Methods: The effect of TRPM8 was evaluated using specimens obtained from classic murine models of liver fibrosis, namely wild-type (WT) and TRPM8-/- (KO) fibrotic mice after carbon tetrachloride (CCl4) or bile duct ligation (BDL) treatment. The role of TRPM8 was systematically evaluated using specimens obtained from the aforementioned animal models after various in vivo and in vitro experiments.
Results: Clinicopathological analysis showed that TRPM8 expression was upregulated in tissue samples from cirrhosis patients and fibrotic mice. TRPM8 deficiency not only attenuated inflammation and fibrosis progression in mice but also helped to alleviate symptoms of cholangiopathies.
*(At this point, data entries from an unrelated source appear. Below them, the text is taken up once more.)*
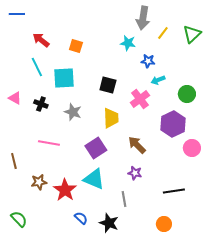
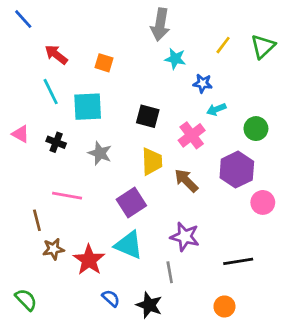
blue line: (17, 14) -> (23, 19), turned 49
gray arrow: (143, 18) -> (160, 25), moved
brown arrow: (137, 145) -> (186, 181), moved
brown line: (14, 161) -> (37, 220), moved
purple star: (135, 173) -> (185, 237), size x1.5

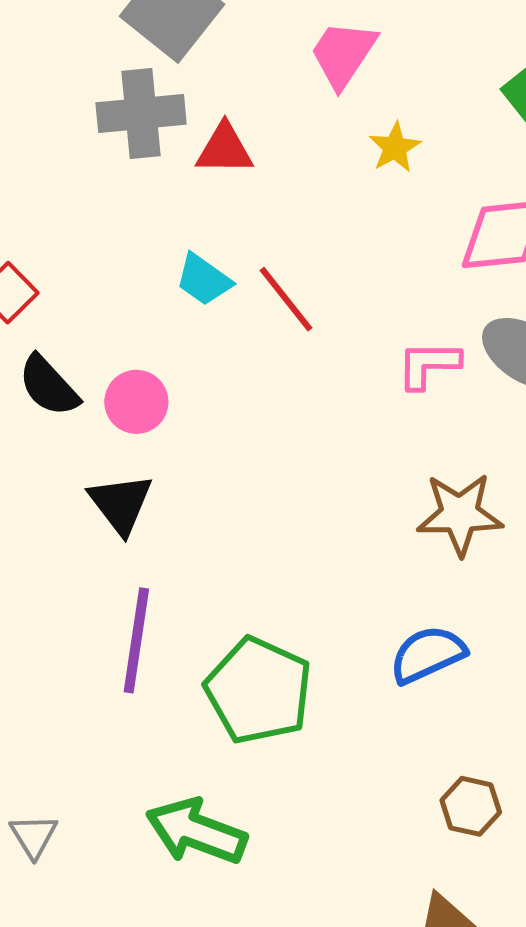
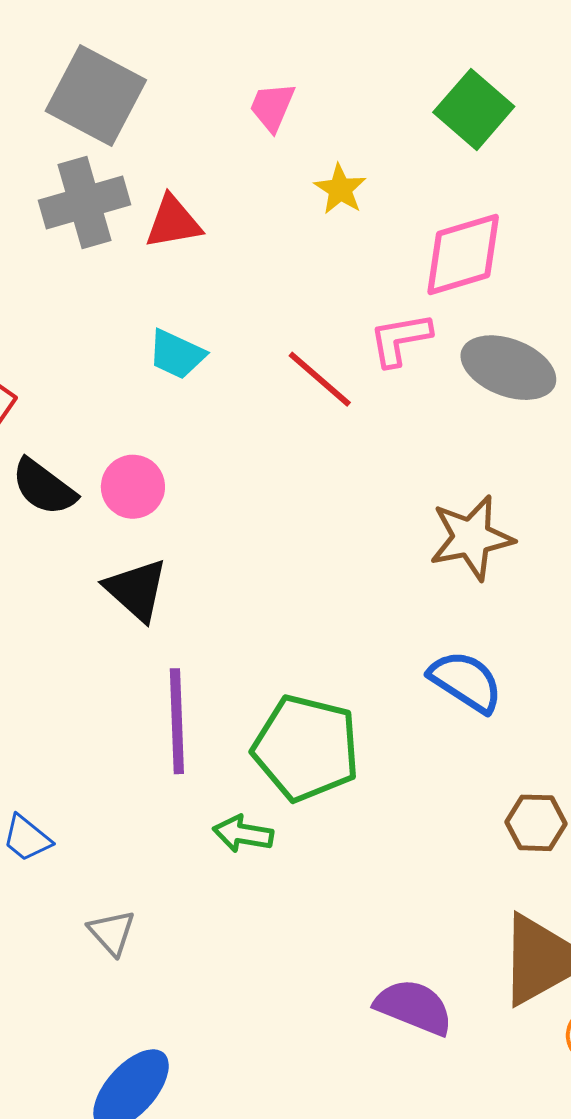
pink trapezoid: (343, 54) -> (272, 107), size x0.7
red line: (286, 299) -> (320, 379), moved
pink L-shape: (428, 365) -> (400, 339), moved
blue semicircle: (428, 654) -> (466, 681), turned 68
green arrow: (196, 831) -> (243, 834), moved, size x0.6

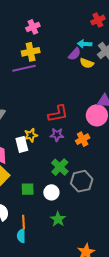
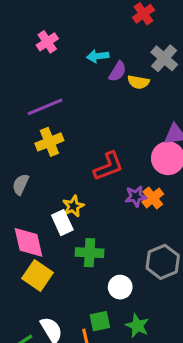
cyan arrow: (85, 44) -> (98, 56), moved
yellow cross: (31, 52) -> (49, 142), moved
purple star: (57, 135) -> (136, 196), moved
green cross: (60, 167) -> (90, 253), moved, turned -30
green square: (28, 189) -> (100, 321), moved

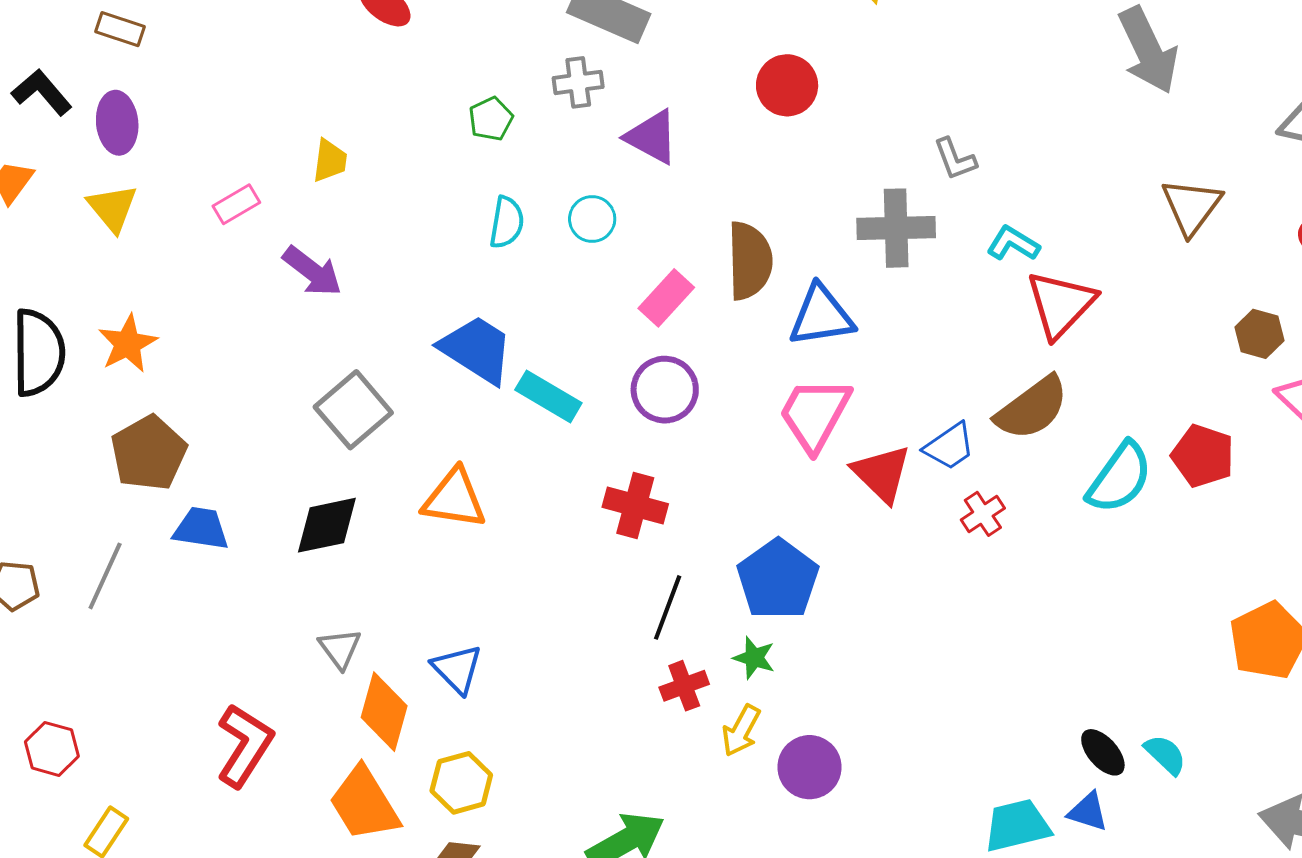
Moreover, reduction in S100A9 and increase in HNF4α expressions were observed in liver of CCl4- and BDL- treated TRPM8-/- mice. A strong regulatory linkage between S100A9 and HNF4α was also noticed in L02 cells that underwent siRNA-mediated S100A9 knockdown and S100A9 overexpressing plasmid transfection. Lastly, the alleviative effect of a selective TRPM8 antagonist was confirmed in vivo.
Conclusions: These findings suggest TRPM8 deficiency may exert protective effects against inflammation, cholangiopathies, and fibrosis through S100A9-HNF4α signaling. M8-B might be a promising therapeutic candidate for liver fibrosis.